_PASSAGE PROVIDED_.
--*--
The climb of Parbold Hill (0-75 mile at an average gradient of 1 in 12) was made in 2 min. 44 sec., 1 sec. faster than the Tiger Cub and 27 sec. faster than the Leopard referred to in the last paragraph. The combination of the two-speed axle and 2,200 r.p.m. governed speed of the engine assisted in achieving this remarkably good performance. Much of the climb was made at 23 m.p.h., peak revs in second-high, and an almost instantaneous change to second-low enabled the speed to be kept up over the 1 in 6-5 section and for the 30 sec. during which this ratio was required.
A Tapley performance meter recorded a maximum pull of 180 lb./ton in second-high during the Leopard's climb, which agrees very closely with a calculated figure of 178 lb./ton based on 85 per cent transmission efficiency in
an indirect gear and 25 lb./ton rolling resistance. This corresponds to the ability to climb a I in 12.4 gradient. The vehicle's coolant thermometer recorded 180°F. (82°C.) at the top of the hill, the normal running temperature being in. the region of 170°F. (77°C.), whilst the ambient temperature was 10°C. (50°F.). An easy restart on the 1 in 6.5 gradient was subsequently made in first-high.
The brakes of the Leopard are virtually unaltered from those of the Tiger Cub, but as the latter derived much of their design in turn from a heavier model, plenty of reserve braking power remains. In practice, the smoothly-graded response to moderate pedal pressures inspired confidence during normal driving. The tests of minimum stopping distances supported this impression, giving better results than those of the Tiger Cub, the greater weight evidently serving merely to hold the wheels down more firmly. Tapley meter readings during these tests were between 80 and 85 per cent. A slight tendency to pull to the right was noted but this was not in any sense dangerous.
--*--
_DATA EXTRACT_.
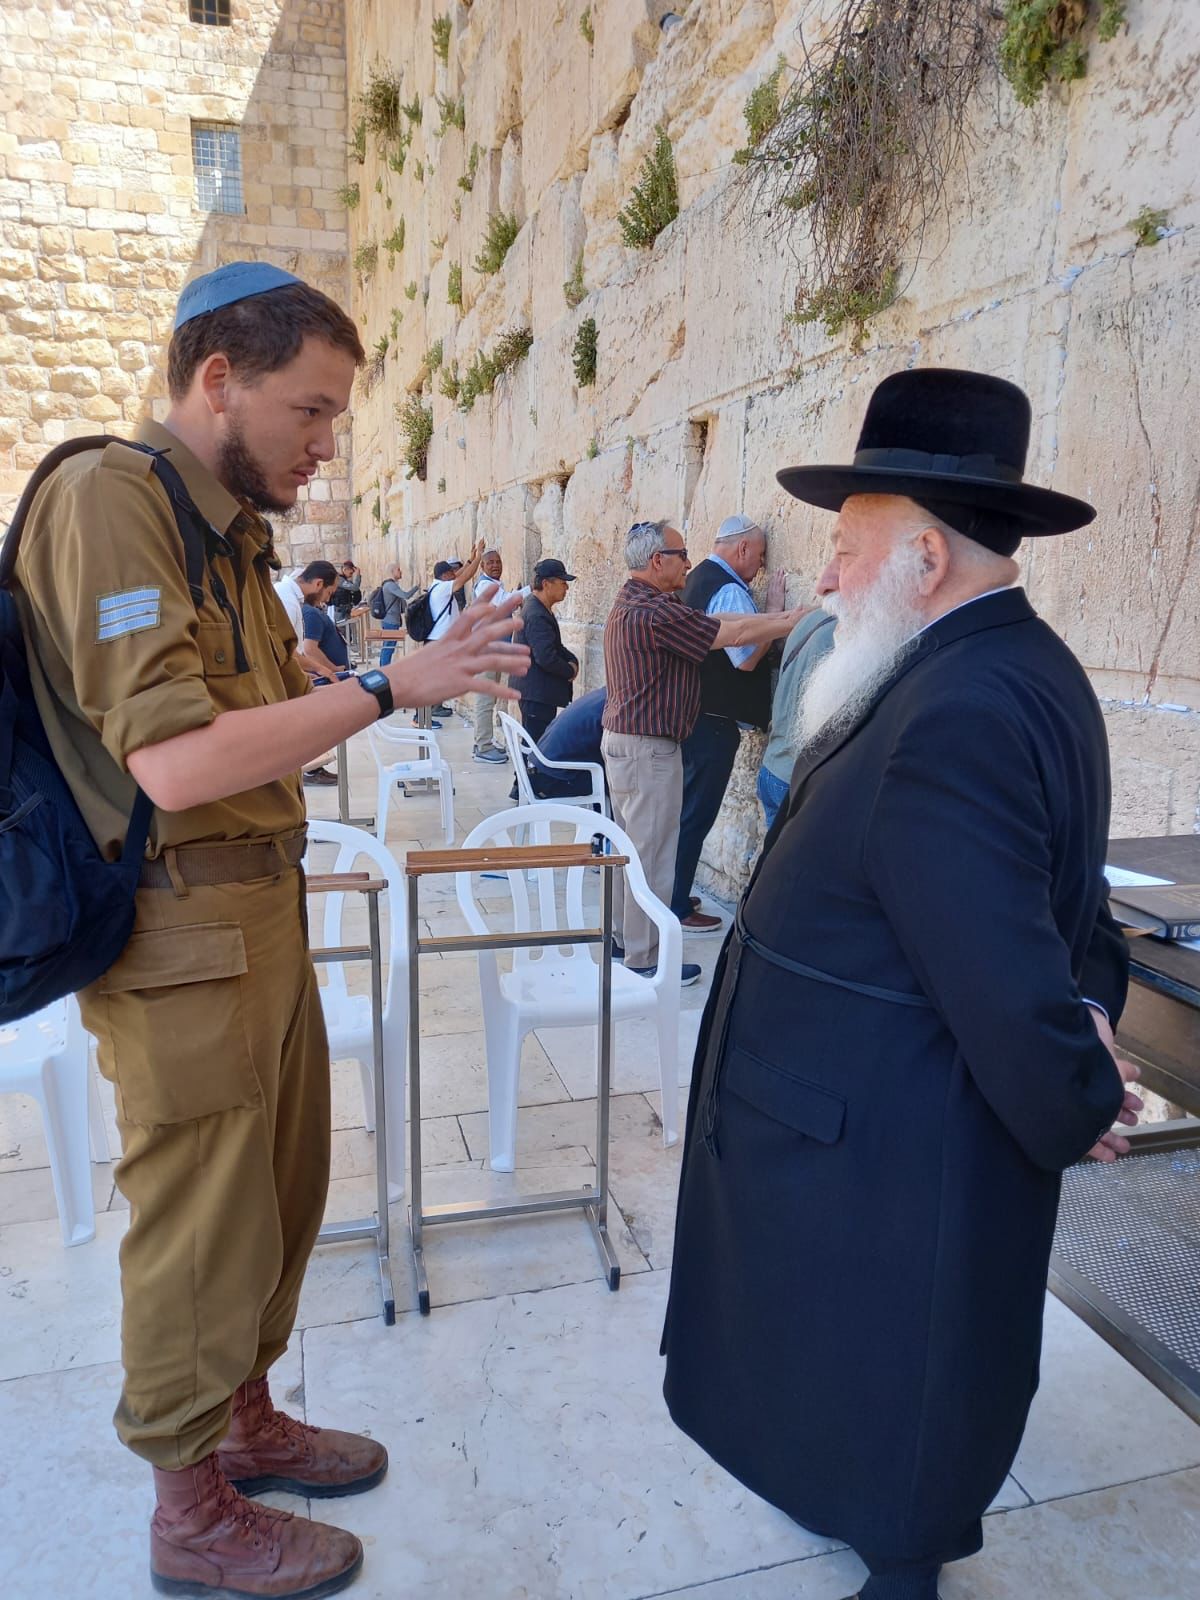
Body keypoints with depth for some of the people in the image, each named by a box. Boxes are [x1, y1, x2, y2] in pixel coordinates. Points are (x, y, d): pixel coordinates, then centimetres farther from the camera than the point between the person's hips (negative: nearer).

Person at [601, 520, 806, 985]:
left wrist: (779, 616, 8)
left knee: (629, 848, 19)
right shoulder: (656, 613, -21)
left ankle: (624, 940, 30)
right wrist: (797, 620, -6)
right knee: (652, 857, -1)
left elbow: (715, 619, 10)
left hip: (620, 738, 11)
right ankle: (644, 960, 8)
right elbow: (735, 633, -18)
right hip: (649, 749, -11)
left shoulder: (630, 604, 11)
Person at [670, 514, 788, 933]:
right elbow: (748, 656, -21)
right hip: (713, 722, -10)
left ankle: (670, 895, 28)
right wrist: (775, 607, -12)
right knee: (695, 816, -2)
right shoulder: (729, 590, -17)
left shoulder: (698, 577, 14)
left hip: (688, 712, 10)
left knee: (683, 810, 17)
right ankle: (677, 909, 6)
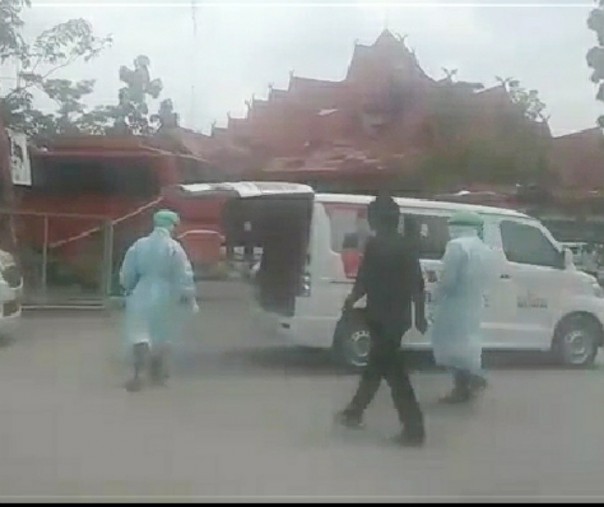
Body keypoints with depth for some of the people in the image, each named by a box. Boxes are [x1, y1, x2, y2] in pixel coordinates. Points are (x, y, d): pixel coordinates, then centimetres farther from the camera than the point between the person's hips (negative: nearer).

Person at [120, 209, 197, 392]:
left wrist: (130, 289, 24)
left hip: (141, 296, 2)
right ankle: (158, 372, 29)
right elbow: (184, 276, -10)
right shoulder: (174, 247, -11)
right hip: (165, 297, -1)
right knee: (162, 335, 16)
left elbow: (127, 275, 6)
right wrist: (189, 298, 1)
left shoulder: (139, 245, -1)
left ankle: (137, 375, -12)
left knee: (139, 335, 3)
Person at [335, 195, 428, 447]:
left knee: (394, 371, -4)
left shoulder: (376, 245, -12)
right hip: (399, 317, 8)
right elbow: (418, 285, 10)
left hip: (382, 318, -8)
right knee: (374, 366, 19)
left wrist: (350, 300, 5)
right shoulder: (406, 247, 9)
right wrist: (419, 316, 18)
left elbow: (364, 281, -14)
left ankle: (414, 428, -4)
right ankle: (354, 413, 33)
--*--
_TASKS FOR THIS EXERCISE_.
1. In the road test passage, what maximum pull did the Tapley performance meter record in second-high during the Leopard's climb?
2. Name each gear ratio that the road test passage mentions by name, such as a ratio used on the climb or for the restart.
3. Extend the road test passage on the Leopard, picking up after its final sentence.
The listing has no connection to the road test passage.

_ANSWERS FOR EACH ITEM_.
1. 180 lb./ton

2. Second-high, second-low, first-high

3.
The handbrake performance rather depended on the muscle power of the driver and although it held the vehicle unaided facing both up and down a 1 in 6.5 slope it seems clear that the limit of the present system's capabilities is being approached on a 12-ton gross vehicle. The lever is not ideally placed for application of the maximum pull and a greater leverage ratio would be preferable, I feel.
Good Fade Resistance With a single-circuit air-pressure system the Leopard is open to criticism because of the possible consequences in the unlikely event of a sudden loss of pressure, but in practice resistance to fade is likely to be of more regular importance in normal operation of a well-maintained vehicle. In this respect the Leopard showed up well. The bodywork of the test vehicle allowed little ventilation of the rear brakes in particular because of the close shrouding of the wheels. A smell of hot linings became evident after about two-thirds of the descent of Parbold Hill in neutral, using the brakes to keep the speed down to a steady 20 m.p.h. A gauge fitted by the Leyland experimental department recording the line pressure to the brake chambers showed very little increase in the pressure required during the descent and a full brake application at the foot of the bill, with no pause for recovery, gave a Tapley meter reading of 61 per cent. Part of the road had been relaid at this point and marks on the road suggested that some locking of the nearside front wheel on the tarred surface had occurred.
Although the standard of ride reached the usual good standard expected of an underfloor-engined model, it seemed marginally firmer than on some other recent coaches. Little roll was evident when cornering despite a high floor level.
Very little basic alteration appeared to have been made to the steering in producing the 36-ft. Leopard as compared with the 30-ft. models from which it was derived. A greater lock angle has been obtained, as the wheel turning circles are actually slightly less, but six turns of the steering wheel continue to be required to go from one lock to the other. Not unnaturally, a little of the lightness of the small models' steering appeared to have been lost. Oddly enough, this seemed less evident when cornering or in slow speed manoeuvring than on straight roads and I have the impres sion that there may have been a trace of mechanical tightness in the steering box of the test vehicle, either due to slight maladjustment or lingering newness. As things stood, the castor action was barely sufficient for the vehicle to maintain a straight course without occasional slight correction although the steering would self-centre to a nicely-judged degree after cornering. Virtually no reaction
could be felt when traversing poor surfaces.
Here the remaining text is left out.